19. 2024 will be about creating partnerships and collaborations

  • What I Predicted: Cloud providers, data storage, and analytics companies would form strategic alliances with AI startups and enterprises.
  • What Happened: AWS, Azure, and Google Cloud continue to partner with AI ventures at lightning speed. We’ve witnessed new integrations, co-selling agreements, and specialized programs to accelerate enterprise AI.

20. 2024 will be the first full year we see how consumers respond to AI-creative works

  • What I Predicted: Consumer acceptance and spending on AI-driven creative content would become a clear indicator of AI’s future.
  • What Happened: From AI-generated music to short films, the consumer reaction is mixed but growing. Some audiences are fascinated, others more cautious. It’s still an emerging market, but adoption is inching forward.
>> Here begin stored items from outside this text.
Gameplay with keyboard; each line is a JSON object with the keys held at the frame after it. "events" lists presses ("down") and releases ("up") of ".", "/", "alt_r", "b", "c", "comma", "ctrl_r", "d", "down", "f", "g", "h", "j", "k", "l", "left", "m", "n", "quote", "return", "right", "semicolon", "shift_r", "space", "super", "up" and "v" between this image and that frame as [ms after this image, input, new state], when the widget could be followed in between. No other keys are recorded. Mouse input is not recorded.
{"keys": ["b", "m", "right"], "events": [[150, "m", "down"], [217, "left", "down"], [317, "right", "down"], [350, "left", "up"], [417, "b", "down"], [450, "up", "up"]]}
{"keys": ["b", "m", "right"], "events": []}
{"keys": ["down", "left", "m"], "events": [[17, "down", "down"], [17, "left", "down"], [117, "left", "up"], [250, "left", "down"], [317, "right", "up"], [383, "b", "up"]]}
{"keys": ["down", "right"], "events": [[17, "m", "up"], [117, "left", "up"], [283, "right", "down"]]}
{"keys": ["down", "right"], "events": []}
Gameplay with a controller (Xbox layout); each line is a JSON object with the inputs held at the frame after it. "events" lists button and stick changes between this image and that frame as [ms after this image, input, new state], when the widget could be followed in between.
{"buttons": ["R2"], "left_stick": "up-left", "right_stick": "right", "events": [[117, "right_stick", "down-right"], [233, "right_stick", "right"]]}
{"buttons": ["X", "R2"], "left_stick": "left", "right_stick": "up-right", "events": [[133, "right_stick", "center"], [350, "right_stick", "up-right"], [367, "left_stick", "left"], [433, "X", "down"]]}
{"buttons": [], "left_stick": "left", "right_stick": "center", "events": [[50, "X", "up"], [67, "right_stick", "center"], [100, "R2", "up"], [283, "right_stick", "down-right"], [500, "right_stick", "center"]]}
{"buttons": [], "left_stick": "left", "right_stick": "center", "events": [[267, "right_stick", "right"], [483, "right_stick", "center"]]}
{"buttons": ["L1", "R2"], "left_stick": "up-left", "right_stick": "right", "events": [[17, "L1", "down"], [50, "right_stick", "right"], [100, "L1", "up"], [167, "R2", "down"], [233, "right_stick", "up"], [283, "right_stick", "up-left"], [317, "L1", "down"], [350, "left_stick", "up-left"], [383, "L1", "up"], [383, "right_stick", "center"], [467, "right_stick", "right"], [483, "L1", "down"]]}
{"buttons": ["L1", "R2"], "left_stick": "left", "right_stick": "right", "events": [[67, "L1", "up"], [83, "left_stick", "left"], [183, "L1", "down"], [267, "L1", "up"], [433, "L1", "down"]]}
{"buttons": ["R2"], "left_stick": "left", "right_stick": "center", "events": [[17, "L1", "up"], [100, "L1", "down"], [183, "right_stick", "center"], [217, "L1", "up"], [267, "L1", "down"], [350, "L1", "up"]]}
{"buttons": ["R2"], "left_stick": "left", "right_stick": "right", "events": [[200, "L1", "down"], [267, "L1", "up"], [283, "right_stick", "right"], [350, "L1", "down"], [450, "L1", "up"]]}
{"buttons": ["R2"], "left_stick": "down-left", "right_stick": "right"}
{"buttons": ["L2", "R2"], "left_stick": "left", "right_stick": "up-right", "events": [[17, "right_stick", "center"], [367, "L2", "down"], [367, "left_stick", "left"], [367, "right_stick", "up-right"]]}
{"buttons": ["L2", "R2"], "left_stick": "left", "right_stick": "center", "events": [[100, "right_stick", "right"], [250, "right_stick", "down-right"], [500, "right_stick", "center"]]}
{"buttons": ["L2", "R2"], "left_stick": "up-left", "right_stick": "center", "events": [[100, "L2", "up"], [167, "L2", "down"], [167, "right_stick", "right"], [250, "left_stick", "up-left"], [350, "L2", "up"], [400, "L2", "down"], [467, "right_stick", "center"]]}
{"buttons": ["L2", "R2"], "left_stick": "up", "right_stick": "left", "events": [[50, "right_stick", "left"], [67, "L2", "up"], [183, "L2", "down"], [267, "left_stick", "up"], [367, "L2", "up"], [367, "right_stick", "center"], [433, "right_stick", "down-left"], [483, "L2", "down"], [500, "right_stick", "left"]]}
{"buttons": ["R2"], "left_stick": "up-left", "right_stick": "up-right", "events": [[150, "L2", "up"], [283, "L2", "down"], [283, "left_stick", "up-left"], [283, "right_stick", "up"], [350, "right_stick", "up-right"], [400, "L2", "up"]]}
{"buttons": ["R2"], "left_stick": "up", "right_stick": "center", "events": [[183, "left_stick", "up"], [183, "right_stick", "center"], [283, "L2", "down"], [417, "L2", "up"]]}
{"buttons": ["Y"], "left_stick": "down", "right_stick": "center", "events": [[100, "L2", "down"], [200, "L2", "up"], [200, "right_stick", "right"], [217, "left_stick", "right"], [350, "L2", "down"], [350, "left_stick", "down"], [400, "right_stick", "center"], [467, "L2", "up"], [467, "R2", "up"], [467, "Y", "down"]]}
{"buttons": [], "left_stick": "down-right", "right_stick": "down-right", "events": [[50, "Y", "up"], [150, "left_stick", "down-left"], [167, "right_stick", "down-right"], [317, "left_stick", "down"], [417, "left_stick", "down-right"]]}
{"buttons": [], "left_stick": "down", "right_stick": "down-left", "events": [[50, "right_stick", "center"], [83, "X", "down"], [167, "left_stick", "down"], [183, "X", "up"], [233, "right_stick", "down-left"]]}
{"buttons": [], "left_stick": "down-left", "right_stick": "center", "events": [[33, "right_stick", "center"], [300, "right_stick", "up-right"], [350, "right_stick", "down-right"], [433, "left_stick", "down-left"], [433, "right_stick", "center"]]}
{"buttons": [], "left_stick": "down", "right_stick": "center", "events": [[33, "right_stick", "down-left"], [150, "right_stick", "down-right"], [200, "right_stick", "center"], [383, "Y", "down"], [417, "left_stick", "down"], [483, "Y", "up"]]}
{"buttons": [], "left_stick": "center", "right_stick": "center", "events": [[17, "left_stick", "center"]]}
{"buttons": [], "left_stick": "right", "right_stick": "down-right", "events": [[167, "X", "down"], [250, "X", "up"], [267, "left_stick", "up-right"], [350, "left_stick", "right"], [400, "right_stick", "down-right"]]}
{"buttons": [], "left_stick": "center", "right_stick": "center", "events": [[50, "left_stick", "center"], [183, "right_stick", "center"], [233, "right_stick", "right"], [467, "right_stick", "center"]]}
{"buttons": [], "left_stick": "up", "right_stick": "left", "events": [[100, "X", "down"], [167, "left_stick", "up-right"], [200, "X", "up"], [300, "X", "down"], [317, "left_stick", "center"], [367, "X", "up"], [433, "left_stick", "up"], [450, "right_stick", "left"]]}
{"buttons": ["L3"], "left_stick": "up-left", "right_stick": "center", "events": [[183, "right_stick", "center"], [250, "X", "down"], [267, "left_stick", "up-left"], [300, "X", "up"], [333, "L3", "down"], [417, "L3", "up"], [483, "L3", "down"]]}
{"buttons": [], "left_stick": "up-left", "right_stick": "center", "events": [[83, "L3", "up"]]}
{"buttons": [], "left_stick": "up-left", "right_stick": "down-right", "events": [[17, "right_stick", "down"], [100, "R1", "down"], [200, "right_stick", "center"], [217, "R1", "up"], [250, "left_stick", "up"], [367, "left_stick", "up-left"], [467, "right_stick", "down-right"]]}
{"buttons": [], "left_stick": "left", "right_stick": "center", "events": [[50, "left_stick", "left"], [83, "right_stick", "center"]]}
21. Multimodal AI: Will increase productivity in many industries

  • What I Got Right: Multimodal AI definitely expanded in 2024, combining text, image, audio, and even video capabilities. Companies in healthcare, marketing, and beyond used multimodal solutions to streamline processes and improve user experiences.
  • What Didn’t Come True: Not every industry adopted multimodal AI at the same pace. While uptake is significant, “productivity boosts” vary widely depending on organizational readiness and data quality.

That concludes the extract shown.